Alex stood and walked to the edge of the ladder. He glanced down below, trying to see where everyone had gone, and Jenn followed his stare. Not a single person had left the middle deck. None of them wanted to be accused of tampering with Erica’s body. They sat in small cliques; Sharon and Laura up near the bow, huddled together. Mark and Terri stood at the stern, arguing, while Chet and Karen tried to ignore them where they sat on one of the nearby benches built into a bulkhead. Wade leaned over the railing on the starboard side, looking down into the water while the breeze lifted the wide brim of his hat.

He said, “And you’re positive about her and Laura?”

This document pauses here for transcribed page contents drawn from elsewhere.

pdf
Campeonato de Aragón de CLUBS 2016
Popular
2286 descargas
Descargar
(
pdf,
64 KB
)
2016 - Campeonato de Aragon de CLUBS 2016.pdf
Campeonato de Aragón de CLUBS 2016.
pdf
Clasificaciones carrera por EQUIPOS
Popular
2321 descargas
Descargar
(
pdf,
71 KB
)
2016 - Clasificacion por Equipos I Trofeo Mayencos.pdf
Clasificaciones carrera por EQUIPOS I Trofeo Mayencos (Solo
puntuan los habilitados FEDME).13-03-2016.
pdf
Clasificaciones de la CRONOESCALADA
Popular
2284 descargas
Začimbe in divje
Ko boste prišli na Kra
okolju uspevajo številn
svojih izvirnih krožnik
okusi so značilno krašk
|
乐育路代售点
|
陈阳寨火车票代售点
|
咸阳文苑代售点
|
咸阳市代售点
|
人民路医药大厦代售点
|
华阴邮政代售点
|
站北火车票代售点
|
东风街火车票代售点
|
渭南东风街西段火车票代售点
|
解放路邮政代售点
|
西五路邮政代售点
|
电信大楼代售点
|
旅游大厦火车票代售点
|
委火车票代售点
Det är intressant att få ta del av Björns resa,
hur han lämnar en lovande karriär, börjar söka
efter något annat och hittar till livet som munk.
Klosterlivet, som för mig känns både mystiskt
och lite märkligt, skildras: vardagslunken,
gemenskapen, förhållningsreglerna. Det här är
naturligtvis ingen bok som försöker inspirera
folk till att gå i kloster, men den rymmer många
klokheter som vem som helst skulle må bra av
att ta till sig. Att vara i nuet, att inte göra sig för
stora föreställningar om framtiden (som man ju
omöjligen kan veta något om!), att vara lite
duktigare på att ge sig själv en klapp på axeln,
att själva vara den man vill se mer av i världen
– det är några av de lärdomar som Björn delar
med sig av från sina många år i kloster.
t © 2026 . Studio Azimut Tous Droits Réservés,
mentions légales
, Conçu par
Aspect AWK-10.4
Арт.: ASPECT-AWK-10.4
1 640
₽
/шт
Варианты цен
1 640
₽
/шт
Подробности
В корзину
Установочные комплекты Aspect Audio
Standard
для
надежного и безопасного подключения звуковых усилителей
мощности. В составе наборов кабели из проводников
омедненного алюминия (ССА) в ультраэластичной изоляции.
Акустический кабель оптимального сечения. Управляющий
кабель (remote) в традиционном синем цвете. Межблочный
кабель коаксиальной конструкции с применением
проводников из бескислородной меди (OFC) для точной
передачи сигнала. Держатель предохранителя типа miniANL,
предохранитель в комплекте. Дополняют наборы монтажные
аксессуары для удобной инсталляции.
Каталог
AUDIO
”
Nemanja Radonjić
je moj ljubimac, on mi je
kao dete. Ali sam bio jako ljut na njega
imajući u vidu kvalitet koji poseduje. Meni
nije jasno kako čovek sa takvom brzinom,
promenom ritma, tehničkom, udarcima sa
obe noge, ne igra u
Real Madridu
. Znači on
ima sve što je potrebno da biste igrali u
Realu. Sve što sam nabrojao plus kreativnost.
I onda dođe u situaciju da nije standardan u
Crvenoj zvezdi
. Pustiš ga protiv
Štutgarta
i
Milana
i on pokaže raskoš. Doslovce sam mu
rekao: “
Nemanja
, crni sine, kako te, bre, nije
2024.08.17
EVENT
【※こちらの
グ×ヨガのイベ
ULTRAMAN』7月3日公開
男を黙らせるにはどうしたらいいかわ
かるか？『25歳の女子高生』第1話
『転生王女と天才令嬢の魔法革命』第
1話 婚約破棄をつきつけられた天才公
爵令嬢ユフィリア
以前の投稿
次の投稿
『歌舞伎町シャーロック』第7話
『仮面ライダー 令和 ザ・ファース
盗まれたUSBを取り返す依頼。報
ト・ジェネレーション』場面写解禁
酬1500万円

She nodded. After Mark had punched Alex, and Alex had subsequently stormed off to pout, alone, Sharon and Laura insisted they had proof of their innocence, an undeniable alibi, but they’d been reluctant to share it. When pressed, they were absolutely insistent that they wouldn’t say what or how, only that they had proof and that would have to be enough until they could speak to the authorities.

The bickering and protesting reached a cacophonous crescendo with Mark finally making the point that sealed the reveal of their evidence.

“You have to explain yourselves. If the two of you have absolute, rock-solid proof, then we have two fewer people to worry about, okay? What are you so worried about? If I were innocent, I’d want everyone to know.”